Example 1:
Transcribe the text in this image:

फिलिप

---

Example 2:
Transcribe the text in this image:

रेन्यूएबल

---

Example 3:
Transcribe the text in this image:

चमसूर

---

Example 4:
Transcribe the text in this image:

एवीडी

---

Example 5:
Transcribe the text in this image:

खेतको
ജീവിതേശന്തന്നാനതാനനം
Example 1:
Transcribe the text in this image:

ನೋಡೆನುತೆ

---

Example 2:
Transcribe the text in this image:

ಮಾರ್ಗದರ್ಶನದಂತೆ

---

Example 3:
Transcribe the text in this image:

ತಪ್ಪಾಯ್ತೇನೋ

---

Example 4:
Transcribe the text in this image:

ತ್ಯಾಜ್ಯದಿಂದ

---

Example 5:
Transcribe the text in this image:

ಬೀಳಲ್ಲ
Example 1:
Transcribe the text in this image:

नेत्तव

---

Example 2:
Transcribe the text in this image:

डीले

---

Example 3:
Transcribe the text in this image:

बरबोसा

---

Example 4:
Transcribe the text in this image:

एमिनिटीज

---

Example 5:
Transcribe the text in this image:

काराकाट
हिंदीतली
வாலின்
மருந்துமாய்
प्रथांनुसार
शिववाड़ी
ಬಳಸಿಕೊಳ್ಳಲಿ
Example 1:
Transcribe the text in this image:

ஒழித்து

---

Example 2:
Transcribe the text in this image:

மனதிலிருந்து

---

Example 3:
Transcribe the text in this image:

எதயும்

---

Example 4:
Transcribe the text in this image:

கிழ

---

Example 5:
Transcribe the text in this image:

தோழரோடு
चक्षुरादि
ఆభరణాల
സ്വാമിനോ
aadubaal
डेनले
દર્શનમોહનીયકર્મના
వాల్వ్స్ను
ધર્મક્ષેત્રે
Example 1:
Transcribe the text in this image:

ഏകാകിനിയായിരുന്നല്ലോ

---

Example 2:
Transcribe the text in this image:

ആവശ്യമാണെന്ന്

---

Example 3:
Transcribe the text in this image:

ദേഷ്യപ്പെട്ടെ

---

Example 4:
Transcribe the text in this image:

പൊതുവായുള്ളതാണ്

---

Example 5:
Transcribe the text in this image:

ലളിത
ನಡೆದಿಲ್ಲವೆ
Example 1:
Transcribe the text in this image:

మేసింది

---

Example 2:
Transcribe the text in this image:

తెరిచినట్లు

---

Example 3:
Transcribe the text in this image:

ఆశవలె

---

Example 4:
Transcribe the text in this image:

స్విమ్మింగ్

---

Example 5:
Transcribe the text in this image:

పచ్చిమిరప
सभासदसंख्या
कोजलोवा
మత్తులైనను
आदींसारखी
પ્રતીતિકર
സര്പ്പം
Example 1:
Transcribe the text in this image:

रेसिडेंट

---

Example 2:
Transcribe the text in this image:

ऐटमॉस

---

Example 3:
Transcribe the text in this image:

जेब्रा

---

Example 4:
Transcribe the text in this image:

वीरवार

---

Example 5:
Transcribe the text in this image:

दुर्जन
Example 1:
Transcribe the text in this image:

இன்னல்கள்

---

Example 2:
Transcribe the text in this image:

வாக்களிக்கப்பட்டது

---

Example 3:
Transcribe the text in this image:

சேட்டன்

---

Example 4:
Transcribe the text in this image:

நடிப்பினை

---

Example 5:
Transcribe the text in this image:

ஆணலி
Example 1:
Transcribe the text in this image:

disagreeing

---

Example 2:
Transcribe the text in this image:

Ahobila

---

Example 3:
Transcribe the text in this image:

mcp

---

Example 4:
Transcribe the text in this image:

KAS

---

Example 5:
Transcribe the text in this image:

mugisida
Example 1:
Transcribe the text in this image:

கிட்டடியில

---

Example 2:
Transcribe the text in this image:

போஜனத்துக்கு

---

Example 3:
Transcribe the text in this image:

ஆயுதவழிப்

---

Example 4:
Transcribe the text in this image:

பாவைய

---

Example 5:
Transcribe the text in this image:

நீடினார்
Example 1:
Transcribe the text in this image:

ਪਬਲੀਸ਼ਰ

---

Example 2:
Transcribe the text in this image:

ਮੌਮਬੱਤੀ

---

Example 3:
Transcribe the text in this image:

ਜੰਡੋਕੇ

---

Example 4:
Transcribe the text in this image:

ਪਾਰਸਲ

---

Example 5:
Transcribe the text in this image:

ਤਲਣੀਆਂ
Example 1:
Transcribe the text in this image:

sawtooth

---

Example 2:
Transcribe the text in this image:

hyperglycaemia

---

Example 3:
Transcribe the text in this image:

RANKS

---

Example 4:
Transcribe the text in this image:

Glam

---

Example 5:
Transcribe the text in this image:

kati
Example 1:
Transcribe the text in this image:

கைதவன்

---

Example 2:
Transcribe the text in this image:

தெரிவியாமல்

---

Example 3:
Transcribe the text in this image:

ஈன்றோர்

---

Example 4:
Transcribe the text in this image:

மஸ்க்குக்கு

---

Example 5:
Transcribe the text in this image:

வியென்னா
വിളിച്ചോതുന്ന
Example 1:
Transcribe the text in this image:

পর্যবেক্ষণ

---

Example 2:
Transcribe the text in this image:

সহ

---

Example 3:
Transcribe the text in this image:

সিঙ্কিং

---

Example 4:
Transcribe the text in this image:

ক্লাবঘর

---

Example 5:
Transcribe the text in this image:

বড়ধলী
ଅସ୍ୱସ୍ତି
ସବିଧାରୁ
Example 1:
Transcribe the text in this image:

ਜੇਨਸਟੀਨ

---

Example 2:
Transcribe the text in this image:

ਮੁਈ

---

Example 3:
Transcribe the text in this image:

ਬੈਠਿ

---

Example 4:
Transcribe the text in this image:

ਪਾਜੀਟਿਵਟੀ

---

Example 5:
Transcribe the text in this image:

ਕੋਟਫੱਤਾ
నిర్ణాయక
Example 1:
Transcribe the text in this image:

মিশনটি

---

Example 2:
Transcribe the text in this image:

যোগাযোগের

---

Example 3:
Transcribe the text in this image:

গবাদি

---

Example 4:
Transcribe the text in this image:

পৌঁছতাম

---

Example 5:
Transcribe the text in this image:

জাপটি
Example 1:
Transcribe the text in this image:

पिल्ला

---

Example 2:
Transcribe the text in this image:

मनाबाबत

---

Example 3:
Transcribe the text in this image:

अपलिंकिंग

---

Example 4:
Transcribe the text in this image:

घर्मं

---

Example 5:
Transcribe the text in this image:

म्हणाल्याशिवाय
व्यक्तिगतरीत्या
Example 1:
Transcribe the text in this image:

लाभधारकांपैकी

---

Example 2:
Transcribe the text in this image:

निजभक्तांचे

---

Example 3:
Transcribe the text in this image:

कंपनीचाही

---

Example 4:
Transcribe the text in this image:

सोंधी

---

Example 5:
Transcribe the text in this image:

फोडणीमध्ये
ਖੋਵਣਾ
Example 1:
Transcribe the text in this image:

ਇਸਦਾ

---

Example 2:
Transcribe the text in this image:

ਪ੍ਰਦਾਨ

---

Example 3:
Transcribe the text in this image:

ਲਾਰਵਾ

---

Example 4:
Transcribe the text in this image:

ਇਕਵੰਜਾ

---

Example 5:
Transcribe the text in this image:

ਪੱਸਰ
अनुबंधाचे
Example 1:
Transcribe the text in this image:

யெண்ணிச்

▬▬▬▬▬▬

#### WHAT TO DO
Please transcribe the records in full, keeping every word as it is.

#### OUTPUT OF THE TASK
Example 1:
Transcribe the text in this image:

फिलिप

---

Example 2:
Transcribe the text in this image:

रेन्यूएबल

---

Example 3:
Transcribe the text in this image:

चमसूर

---

Example 4:
Transcribe the text in this image:

एवीडी

---

Example 5:
Transcribe the text in this image:

खेतको
ജീവിതേശന്തന്നാനതാനനം
Example 1:
Transcribe the text in this image:

ನೋಡೆನುತೆ

---

Example 2:
Transcribe the text in this image:

ಮಾರ್ಗದರ್ಶನದಂತೆ

---

Example 3:
Transcribe the text in this image:

ತಪ್ಪಾಯ್ತೇನೋ

---

Example 4:
Transcribe the text in this image:

ತ್ಯಾಜ್ಯದಿಂದ

---

Example 5:
Transcribe the text in this image:

ಬೀಳಲ್ಲ
Example 1:
Transcribe the text in this image:

नेत्तव

---

Example 2:
Transcribe the text in this image:

डीले

---

Example 3:
Transcribe the text in this image:

बरबोसा

---

Example 4:
Transcribe the text in this image:

एमिनिटीज

---

Example 5:
Transcribe the text in this image:

काराकाट
हिंदीतली
வாலின்
மருந்துமாய்
प्रथांनुसार
शिववाड़ी
ಬಳಸಿಕೊಳ್ಳಲಿ
Example 1:
Transcribe the text in this image:

ஒழித்து

---

Example 2:
Transcribe the text in this image:

மனதிலிருந்து

---

Example 3:
Transcribe the text in this image:

எதயும்

---

Example 4:
Transcribe the text in this image:

கிழ

---

Example 5:
Transcribe the text in this image:

தோழரோடு
चक्षुरादि
ఆభరణాల
സ്വാമിനോ
aadubaal
डेनले
દર્શનમોહનીયકર્મના
వాల్వ్స్ను
ધર્મક્ષેત્રે
Example 1:
Transcribe the text in this image:

ഏകാകിനിയായിരുന്നല്ലോ

---

Example 2:
Transcribe the text in this image:

ആവശ്യമാണെന്ന്

---

Example 3:
Transcribe the text in this image:

ദേഷ്യപ്പെട്ടെ

---

Example 4:
Transcribe the text in this image:

പൊതുവായുള്ളതാണ്

---

Example 5:
Transcribe the text in this image:

ലളിത
ನಡೆದಿಲ್ಲವೆ
Example 1:
Transcribe the text in this image:

మేసింది

---

Example 2:
Transcribe the text in this image:

తెరిచినట్లు

---

Example 3:
Transcribe the text in this image:

ఆశవలె

---

Example 4:
Transcribe the text in this image:

స్విమ్మింగ్

---

Example 5:
Transcribe the text in this image:

పచ్చిమిరప
सभासदसंख्या
कोजलोवा
మత్తులైనను
आदींसारखी
પ્રતીતિકર
സര്പ്പം
Example 1:
Transcribe the text in this image:

रेसिडेंट

---

Example 2:
Transcribe the text in this image:

ऐटमॉस

---

Example 3:
Transcribe the text in this image:

जेब्रा

---

Example 4:
Transcribe the text in this image:

वीरवार

---

Example 5:
Transcribe the text in this image:

दुर्जन
Example 1:
Transcribe the text in this image:

இன்னல்கள்

---

Example 2:
Transcribe the text in this image:

வாக்களிக்கப்பட்டது

---

Example 3:
Transcribe the text in this image:

சேட்டன்

---

Example 4:
Transcribe the text in this image:

நடிப்பினை

---

Example 5:
Transcribe the text in this image:

ஆணலி
Example 1:
Transcribe the text in this image:

disagreeing

---

Example 2:
Transcribe the text in this image:

Ahobila

---

Example 3:
Transcribe the text in this image:

mcp

---

Example 4:
Transcribe the text in this image:

KAS

---

Example 5:
Transcribe the text in this image:

mugisida
Example 1:
Transcribe the text in this image:

கிட்டடியில

---

Example 2:
Transcribe the text in this image:

போஜனத்துக்கு

---

Example 3:
Transcribe the text in this image:

ஆயுதவழிப்

---

Example 4:
Transcribe the text in this image:

பாவைய

---

Example 5:
Transcribe the text in this image:

நீடினார்
Example 1:
Transcribe the text in this image:

ਪਬਲੀਸ਼ਰ

---

Example 2:
Transcribe the text in this image:

ਮੌਮਬੱਤੀ

---

Example 3:
Transcribe the text in this image:

ਜੰਡੋਕੇ

---

Example 4:
Transcribe the text in this image:

ਪਾਰਸਲ

---

Example 5:
Transcribe the text in this image:

ਤਲਣੀਆਂ
Example 1:
Transcribe the text in this image:

sawtooth

---

Example 2:
Transcribe the text in this image:

hyperglycaemia

---

Example 3:
Transcribe the text in this image:

RANKS

---

Example 4:
Transcribe the text in this image:

Glam

---

Example 5:
Transcribe the text in this image:

kati
Example 1:
Transcribe the text in this image:

கைதவன்

---

Example 2:
Transcribe the text in this image:

தெரிவியாமல்

---

Example 3:
Transcribe the text in this image:

ஈன்றோர்

---

Example 4:
Transcribe the text in this image:

மஸ்க்குக்கு

---

Example 5:
Transcribe the text in this image:

வியென்னா
വിളിച്ചോതുന്ന
Example 1:
Transcribe the text in this image:

পর্যবেক্ষণ

---

Example 2:
Transcribe the text in this image:

সহ

---

Example 3:
Transcribe the text in this image:

সিঙ্কিং

---

Example 4:
Transcribe the text in this image:

ক্লাবঘর

---

Example 5:
Transcribe the text in this image:

বড়ধলী
ଅସ୍ୱସ୍ତି
ସବିଧାରୁ
Example 1:
Transcribe the text in this image:

ਜੇਨਸਟੀਨ

---

Example 2:
Transcribe the text in this image:

ਮੁਈ

---

Example 3:
Transcribe the text in this image:

ਬੈਠਿ

---

Example 4:
Transcribe the text in this image:

ਪਾਜੀਟਿਵਟੀ

---

Example 5:
Transcribe the text in this image:

ਕੋਟਫੱਤਾ
నిర్ణాయక
Example 1:
Transcribe the text in this image:

মিশনটি

---

Example 2:
Transcribe the text in this image:

যোগাযোগের

---

Example 3:
Transcribe the text in this image:

গবাদি

---

Example 4:
Transcribe the text in this image:

পৌঁছতাম

---

Example 5:
Transcribe the text in this image:

জাপটি
Example 1:
Transcribe the text in this image:

पिल्ला

---

Example 2:
Transcribe the text in this image:

मनाबाबत

---

Example 3:
Transcribe the text in this image:

अपलिंकिंग

---

Example 4:
Transcribe the text in this image:

घर्मं

---

Example 5:
Transcribe the text in this image:

म्हणाल्याशिवाय
व्यक्तिगतरीत्या
Example 1:
Transcribe the text in this image:

लाभधारकांपैकी

---

Example 2:
Transcribe the text in this image:

निजभक्तांचे

---

Example 3:
Transcribe the text in this image:

कंपनीचाही

---

Example 4:
Transcribe the text in this image:

सोंधी

---

Example 5:
Transcribe the text in this image:

फोडणीमध्ये
ਖੋਵਣਾ
Example 1:
Transcribe the text in this image:

ਇਸਦਾ

---

Example 2:
Transcribe the text in this image:

ਪ੍ਰਦਾਨ

---

Example 3:
Transcribe the text in this image:

ਲਾਰਵਾ

---

Example 4:
Transcribe the text in this image:

ਇਕਵੰਜਾ

---

Example 5:
Transcribe the text in this image:

ਪੱਸਰ
अनुबंधाचे
Example 1:
Transcribe the text in this image:

யெண்ணிச்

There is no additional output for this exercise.